Exercise details:
Transcribe everything in the email about header and body blocks, from "I think you" down to "Jean-Jacques.".

Page excerpt:

Re: Proposed resolution of issue 101: relationship between header and body blocks

Jacek,

I am looking at this from a different perspective. Consider a message
with two header blocks, A and B. Either A and B are logically
independent, in which case they should be treated independently by the
processing model; or they are linked, for example via an encoding
href, in which case, in my opinion, they should be dealt with in
conjunction. I.e. processing should be aborted if either of them is
not understood (assuming they are both mU).

The problem really only occurs when either A or B is targeted at none,
marked mustUnderstand, referenced by the other block, and is not
understood.

I think you are saying: too bad, we forgot to see the link between the
two blocks, we missed this extra block, and now it's there for
processing and we do not undertand it. (I apologize in advance if this
is an oversimplification of your argument.)

I would prefer not to run in that situation. But at the same time, I
do not want the processing model to become a bulky machinery that has
to follow references.

Comments?

As for your other point, yes, you have found a bug.

Jean-Jacques.

Jacek Kopecky wrote:

>  Jean-Jacques,
>  first a question of clarification: what is the meaning of the
> 'href' attribute on the first header? If that is the Encoding
> href reference, the element xx:user must not have any children.
> If it is other href, please explain what that means in your
> application - it is not readily apparent to me.
>  Anyway, in your second example, the second header is targeted at
> none so the processing model does _not_ dictate a mustUnderstand
> fault.

Supplied information:
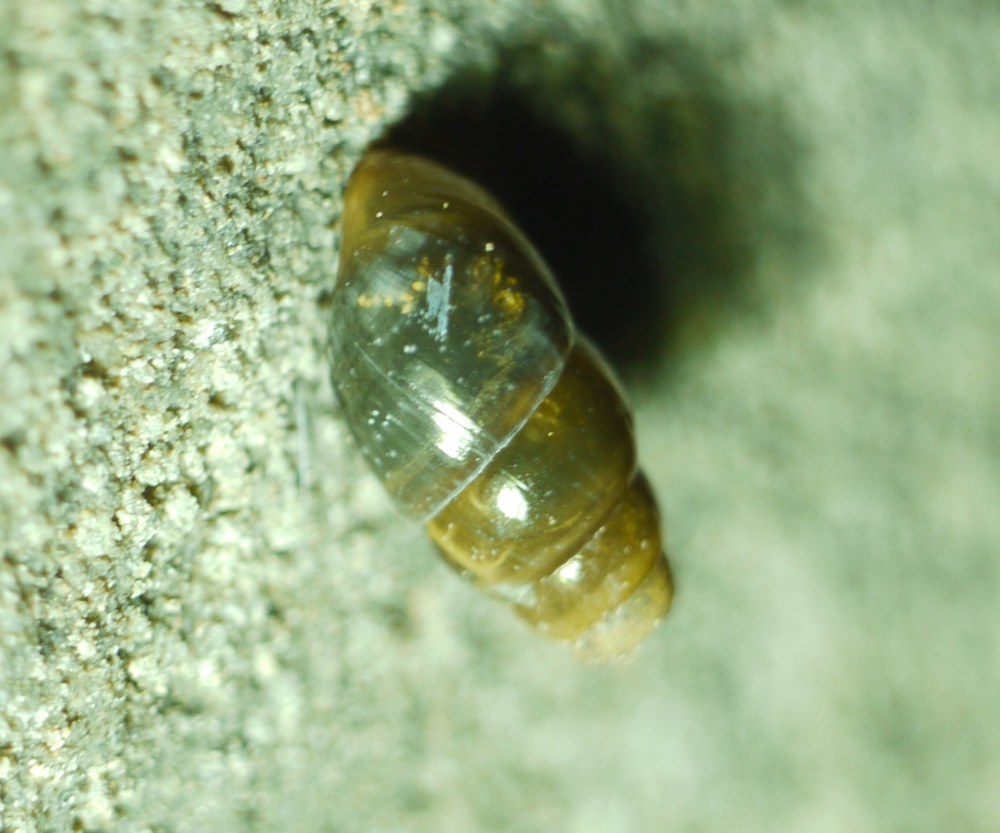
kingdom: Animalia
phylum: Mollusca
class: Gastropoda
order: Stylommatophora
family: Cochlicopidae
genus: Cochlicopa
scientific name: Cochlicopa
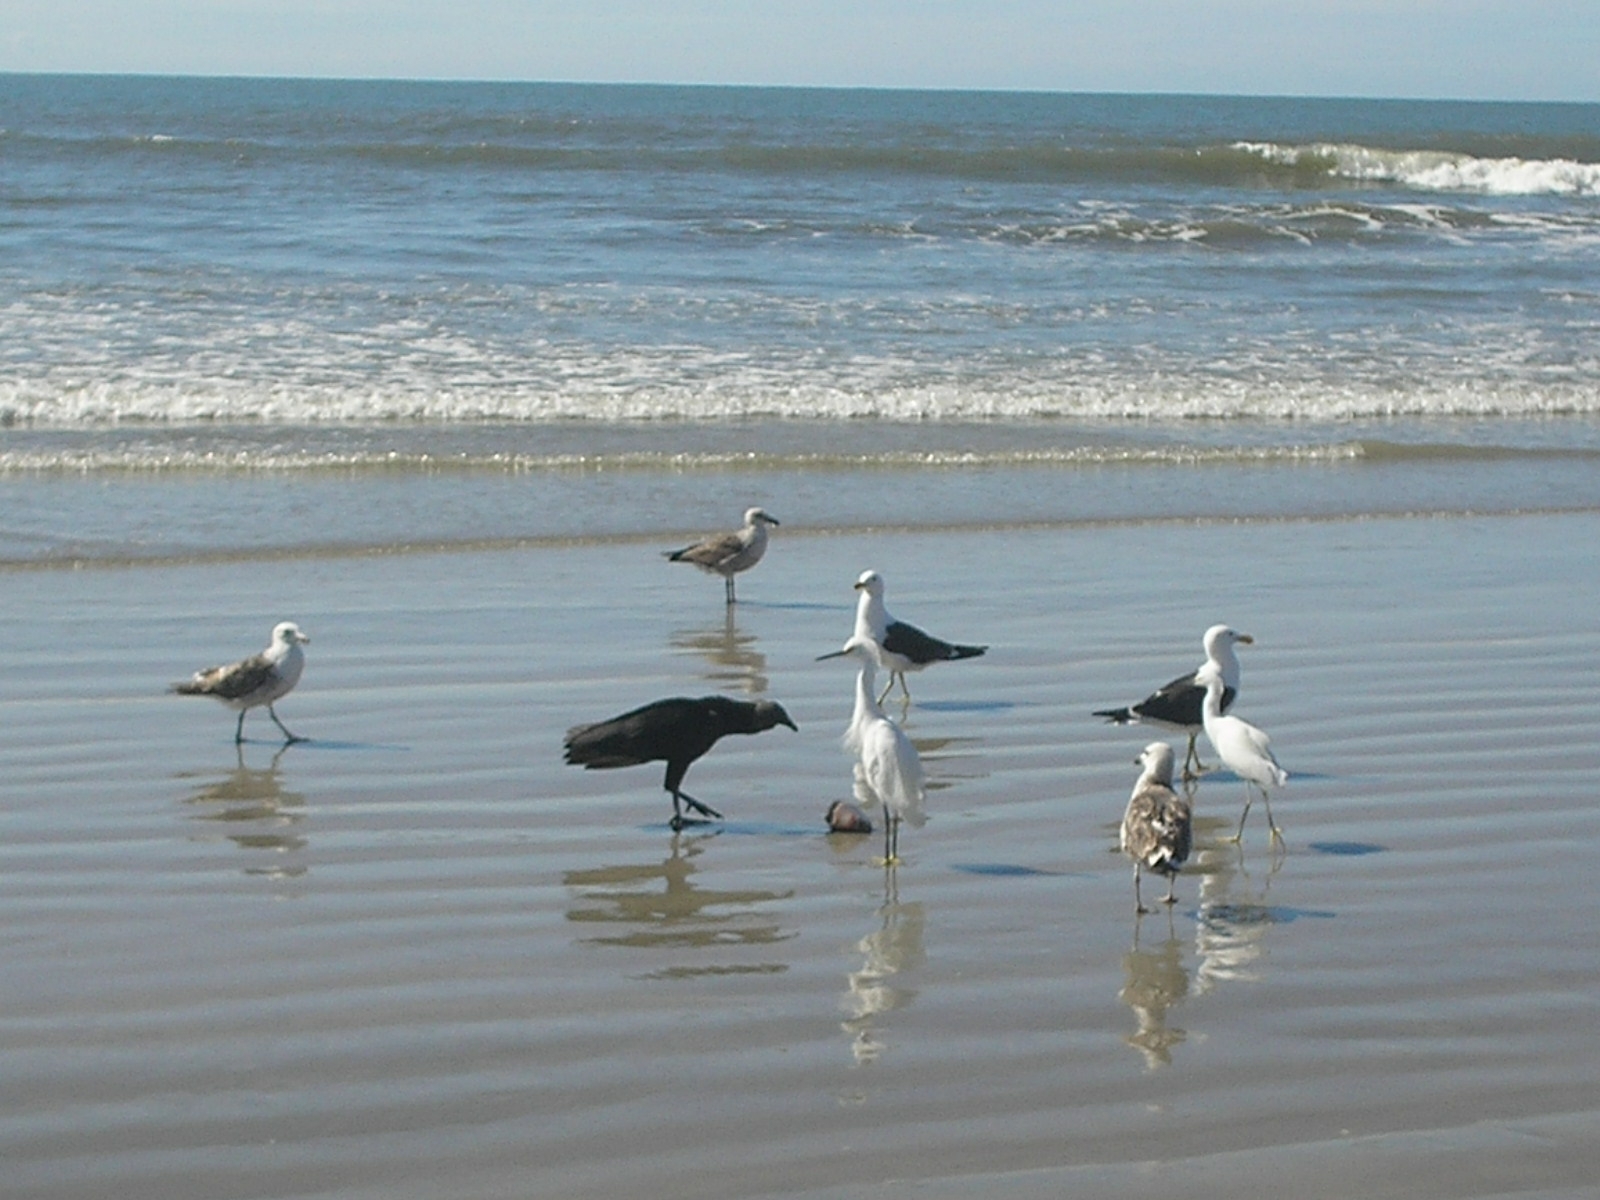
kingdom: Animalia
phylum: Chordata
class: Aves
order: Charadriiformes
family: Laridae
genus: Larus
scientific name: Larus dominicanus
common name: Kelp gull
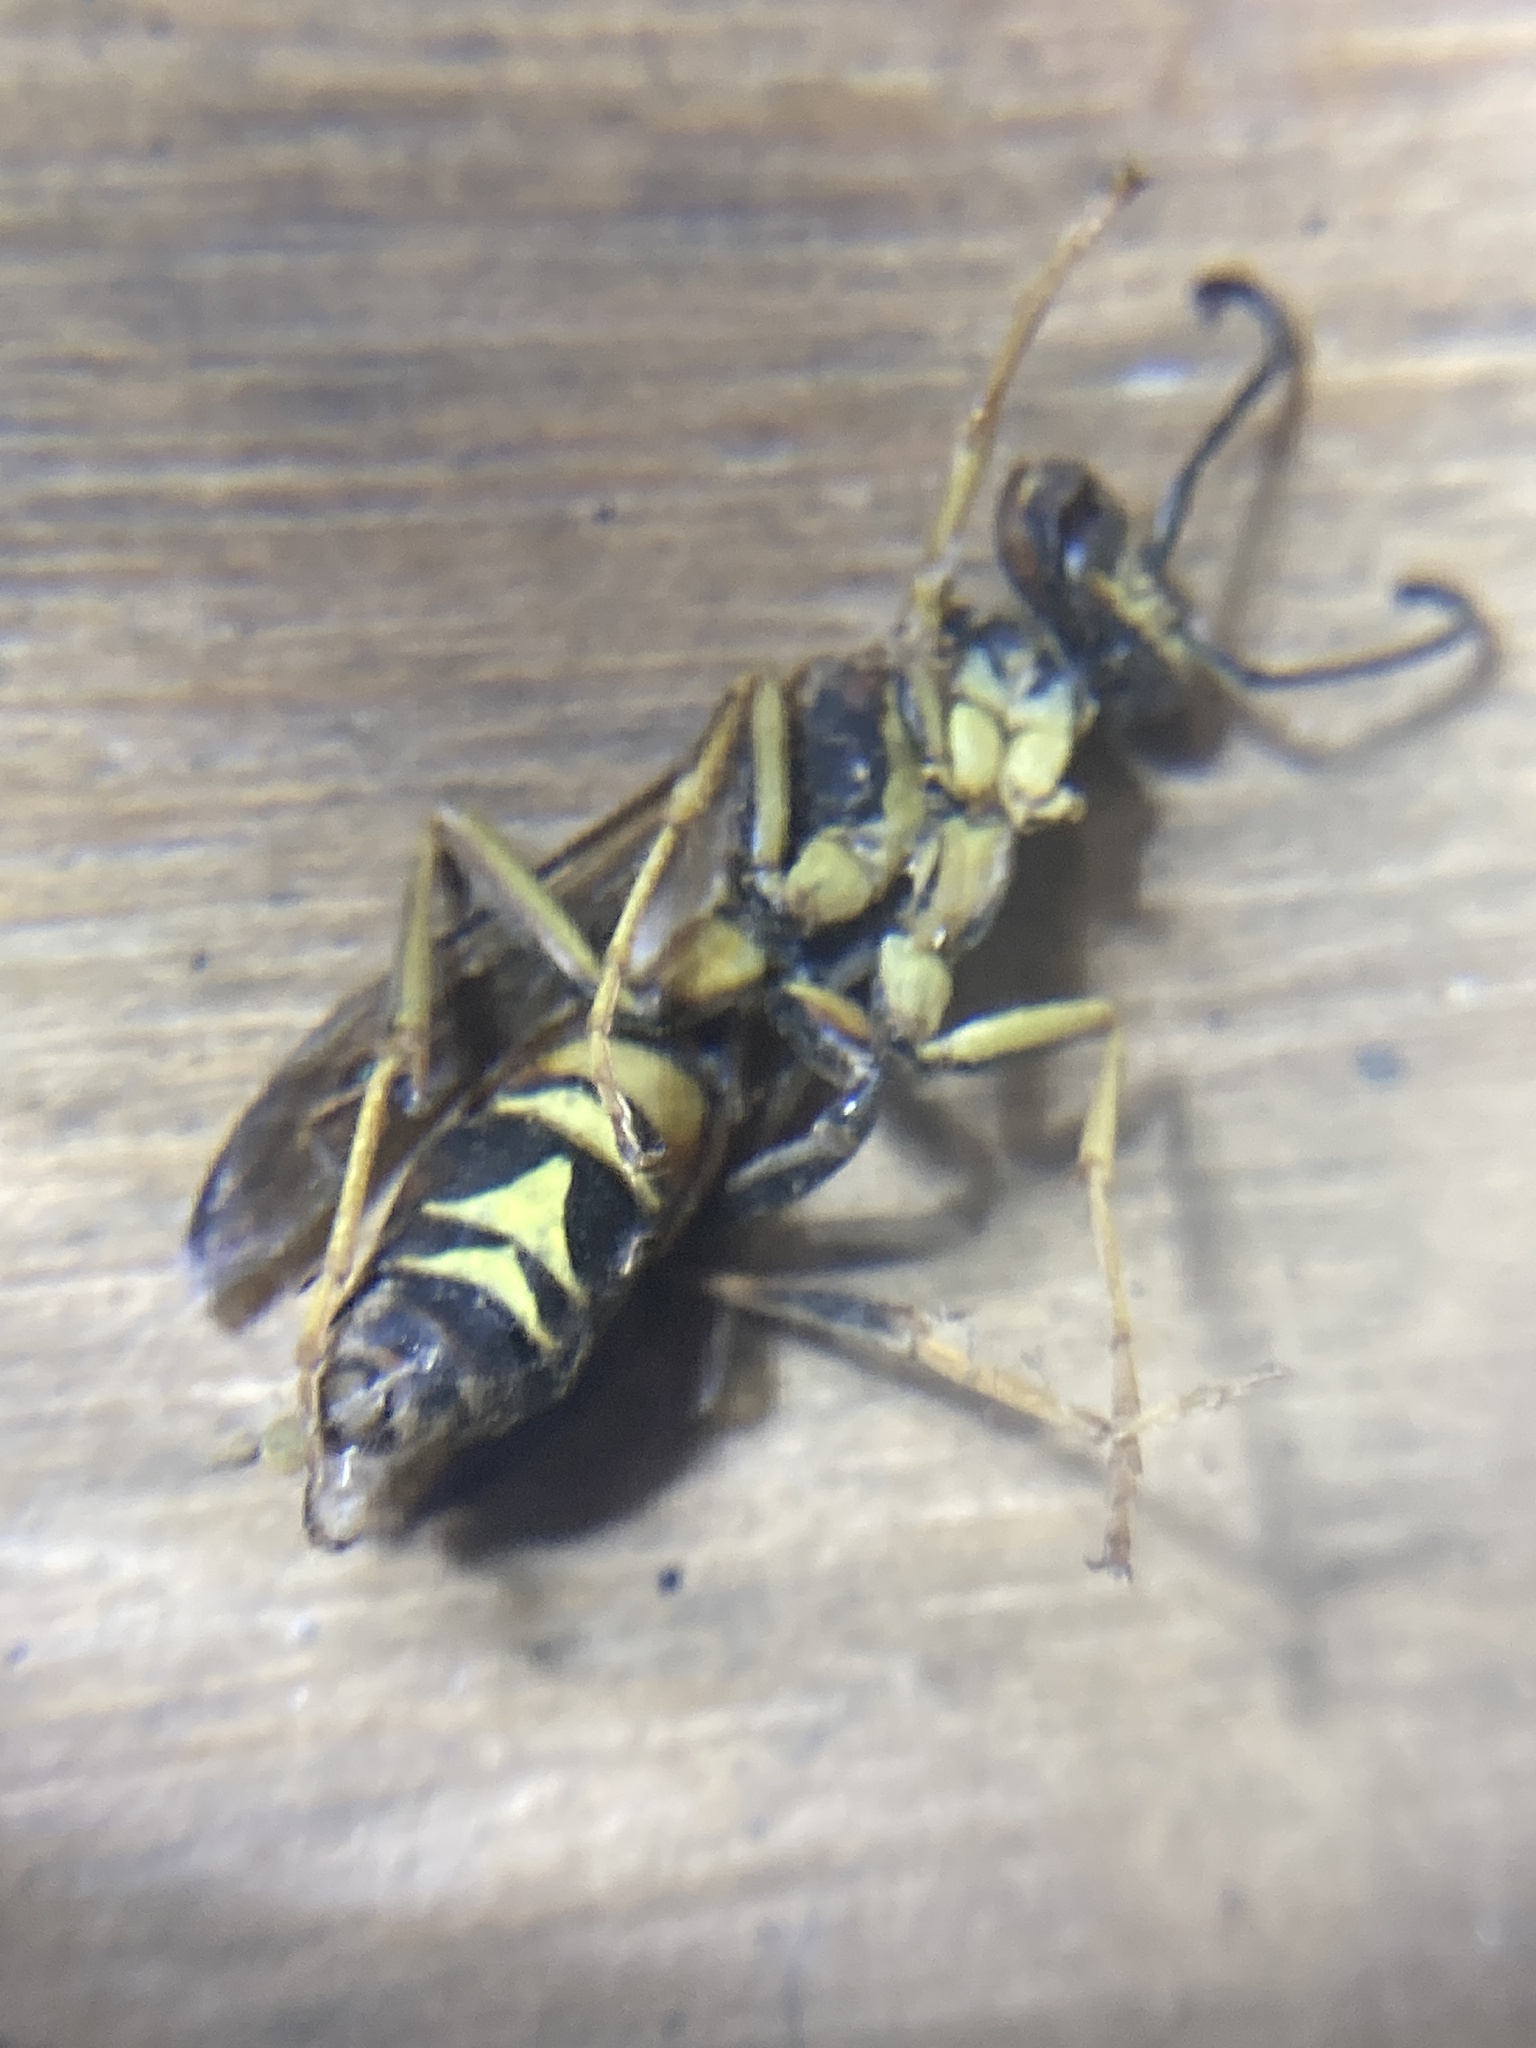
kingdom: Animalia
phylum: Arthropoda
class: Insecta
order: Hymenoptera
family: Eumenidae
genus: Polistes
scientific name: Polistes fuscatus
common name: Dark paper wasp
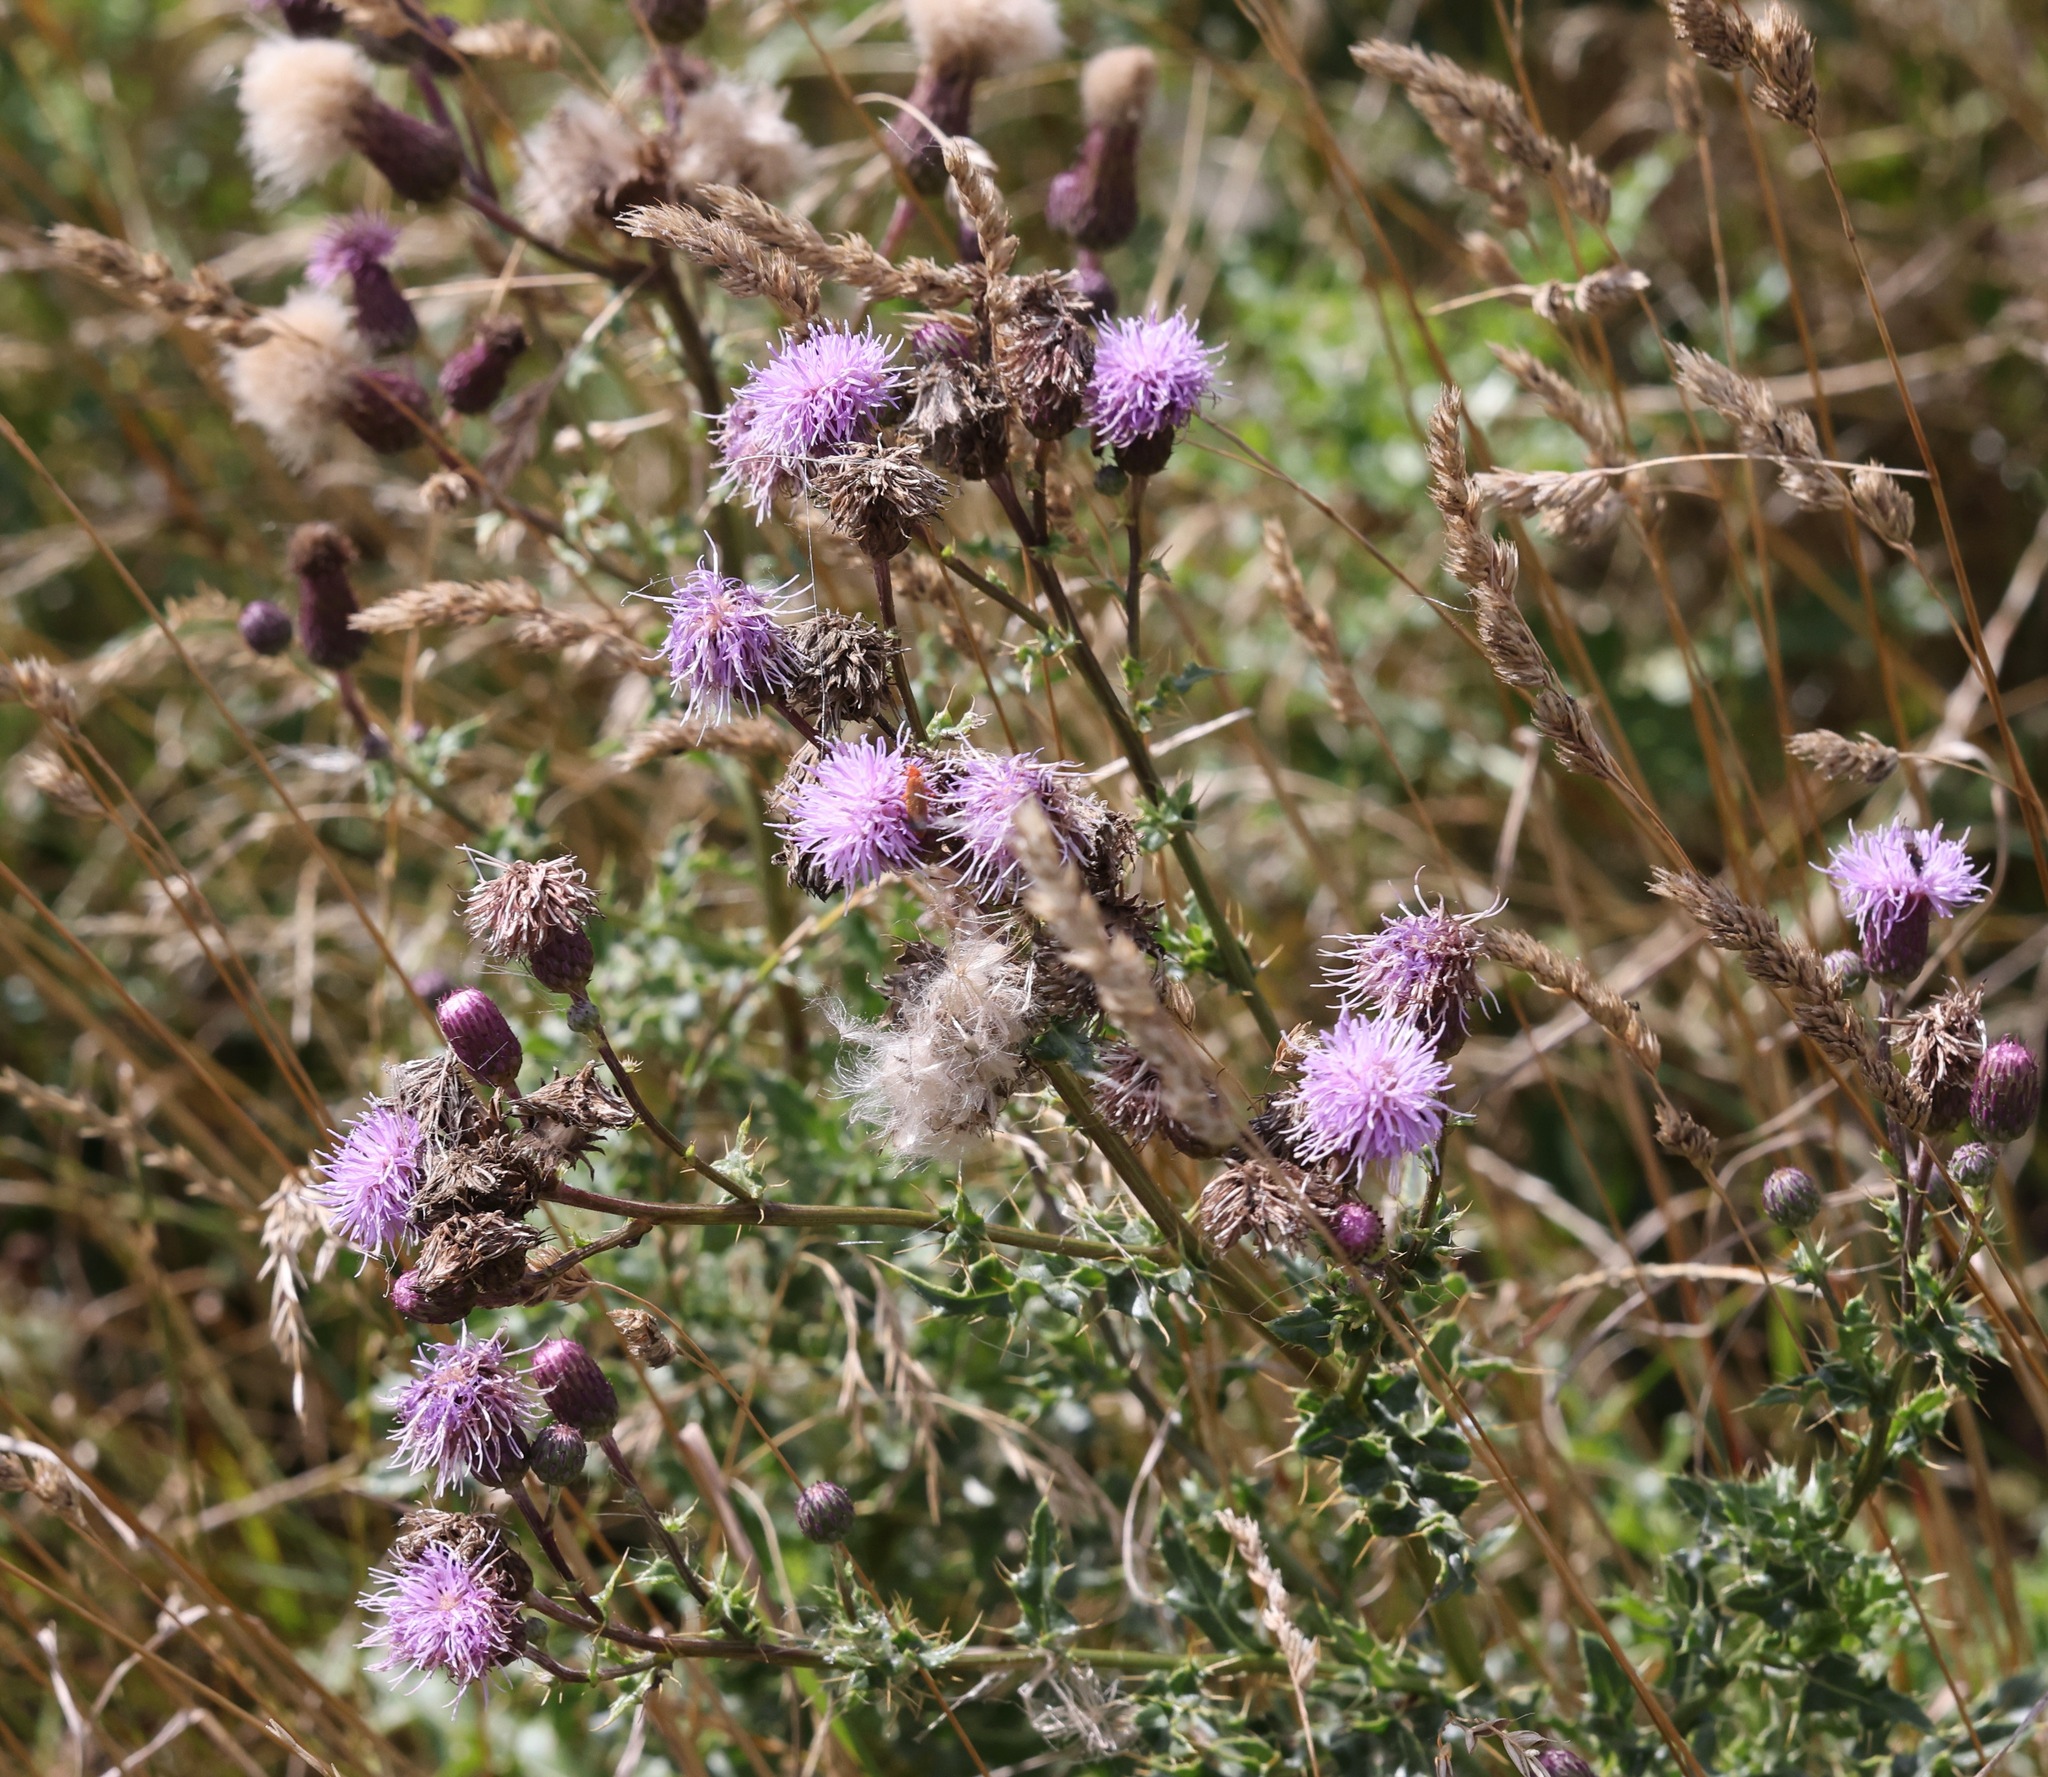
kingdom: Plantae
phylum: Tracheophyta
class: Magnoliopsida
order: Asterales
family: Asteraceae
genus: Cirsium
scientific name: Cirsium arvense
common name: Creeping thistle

Exercise answer:
I think you are saying: too bad, we forgot to see the link between the
two blocks, we missed this extra block, and now it's there for
processing and we do not undertand it. (I apologize in advance if this
is an oversimplification of your argument.)

I would prefer not to run in that situation. But at the same time, I
do not want the processing model to become a bulky machinery that has
to follow references.

Comments?

As for your other point, yes, you have found a bug.

Jean-Jacques.